電動車ならではの高いパフォーマンスを披露
それでも、野島選手の師匠である山野選手は2025年の全日本ジムカーナ選手権で通算146勝をマークし、25回目のチャンピオンに輝いた伝説的なドライバーであり、そのコーチを受けてきた野島選手は抜群のスピードを披露。「第1ヒートはフロントのグリップがよすぎて、ハンドルを切ると巻き込んでしまうような状態でした。アタフタしたし、最初の180度ターンで大きなミスをしていたんですけど、その後は冷静に走れました。タイム的には想定以上でしたね」と語るように、第1ヒートで唯一の1分20秒台をマークし、トップで前半戦を終えていた。
野島選手は第2ヒートでも自己ベストタイムを更新したが、ホンダ・シビックを駆る折茂紀彦選手に躱されて僅差の2位に惜敗。それでもMINI JCW Eのデビュー戦で表彰台を獲得するという順調なリザルトで開幕戦を終了した。

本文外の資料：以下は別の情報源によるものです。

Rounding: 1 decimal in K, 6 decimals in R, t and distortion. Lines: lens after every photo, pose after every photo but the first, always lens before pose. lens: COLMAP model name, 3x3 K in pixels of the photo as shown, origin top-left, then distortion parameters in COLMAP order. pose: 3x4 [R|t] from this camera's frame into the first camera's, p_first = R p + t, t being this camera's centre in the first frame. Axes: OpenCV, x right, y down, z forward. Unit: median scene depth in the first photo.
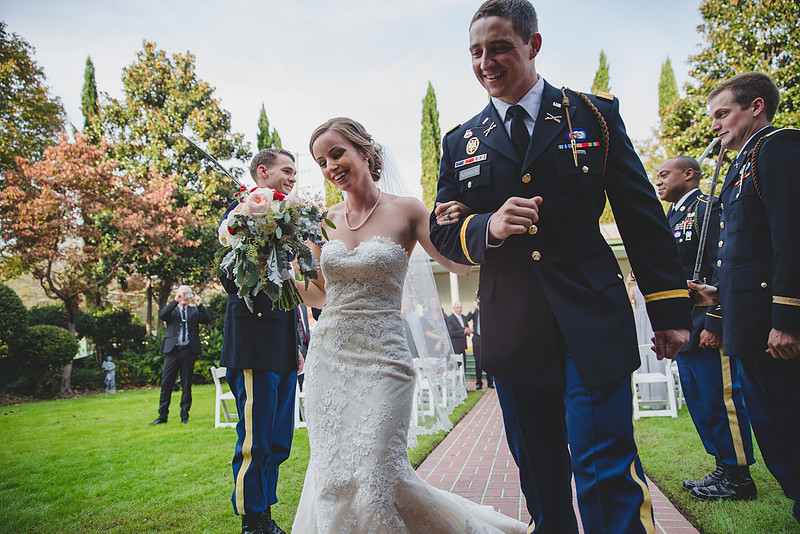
lens RADIAL K [[548.2, 0, 400.0], [0, 548.2, 267.0], [0, 0, 1]] dist [-0.093751, 0.083076]
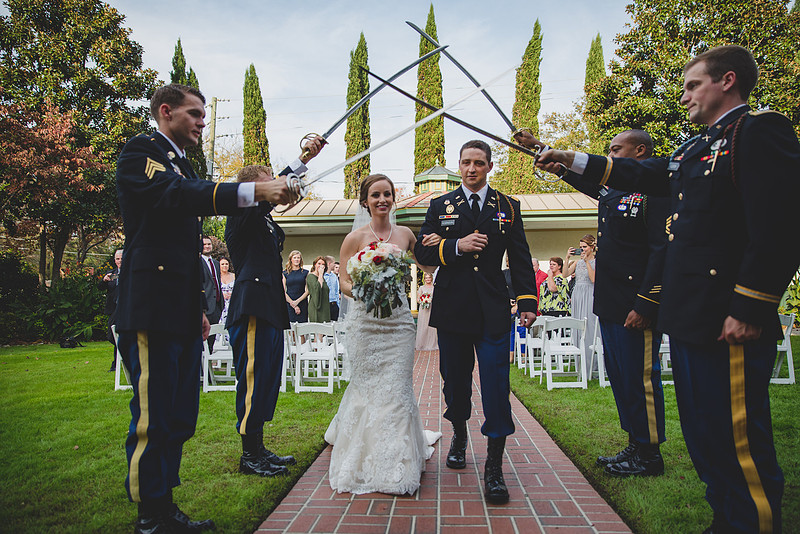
lens RADIAL K [[551.0, 0, 400.0], [0, 551.0, 267.0], [0, 0, 1]] dist [-0.095855, 0.086151]
pose [[0.987635, 0.044722, 0.150255, -0.003273], [-0.055679, 0.996025, 0.069523, -0.002692], [-0.146549, -0.077030, 0.986200, 0.016080]]
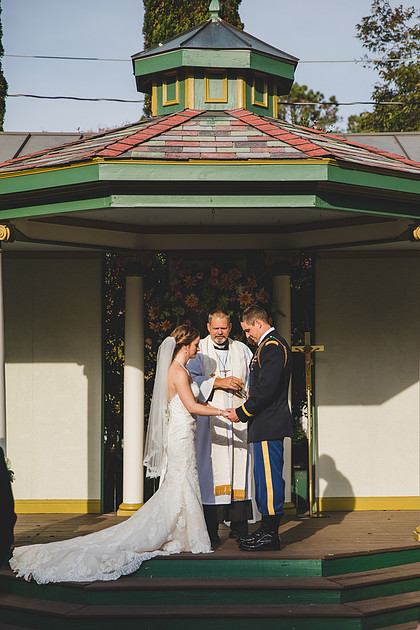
lens RADIAL K [[1251.7, 0, 210.0], [0, 1251.7, 315.0], [0, 0, 1]] dist [0.266405, -0.014182]
pose [[0.975738, 0.060948, 0.210285, 0.079116], [-0.073046, 0.996062, 0.050244, 0.000768], [-0.206395, -0.064385, 0.976348, 0.374087]]
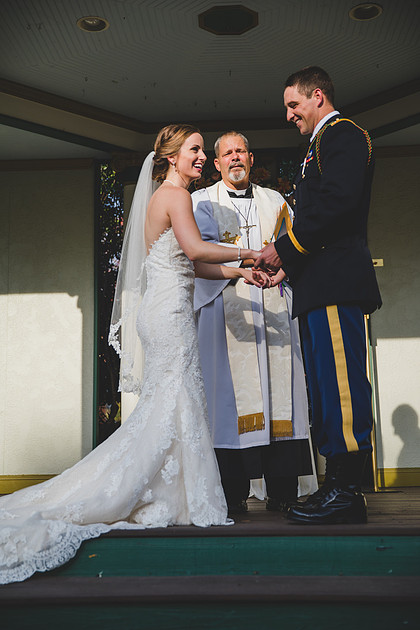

「第2ヒートはオーバーステアになることを加味して走っていたんですけど、ドリフト走行みたいな感じになってしまって詰めきれませんでした」と悔しさを滲ませる野島選手だが、その一方で「タイヤやホイールの組み合わせを試したいですし、全日本選手権に合わせてオーリンズ製のダンパーを装着しているんですけど、足まわりに関してもまだセッティングが出ていないので、そこを進めていきたいと思います」とのことだ。
今大会の舞台、筑波サーキット・コース1000は全体的にハイスピードコースとなっていたことから「スピードレンジが高いので、シビックなどのガソリン車が伸びてくると思っていました。そういった意味ではEVは不利だと思っていたなか、僅差に迫ることができたので手応えはありました。可能性を感じますね」と野島選手。その言葉どおり、EVが得意とするストップ&ゴーのパイロンコースでは、野島選手×MINI JCW Eが抜群の加速性能を武器に好タイムを連発する可能性が高いだけに、今後もその動向に注目したい。
なお、全日本ジムカーナ選手権では、PEクラスに日産リーフが参戦するほか、4輪駆動のB・SC車両で争われるBC3クラスでもテスラ・モデル3が参戦するなどBEVが活躍しているだけに、目の離せないシリーズとなっている。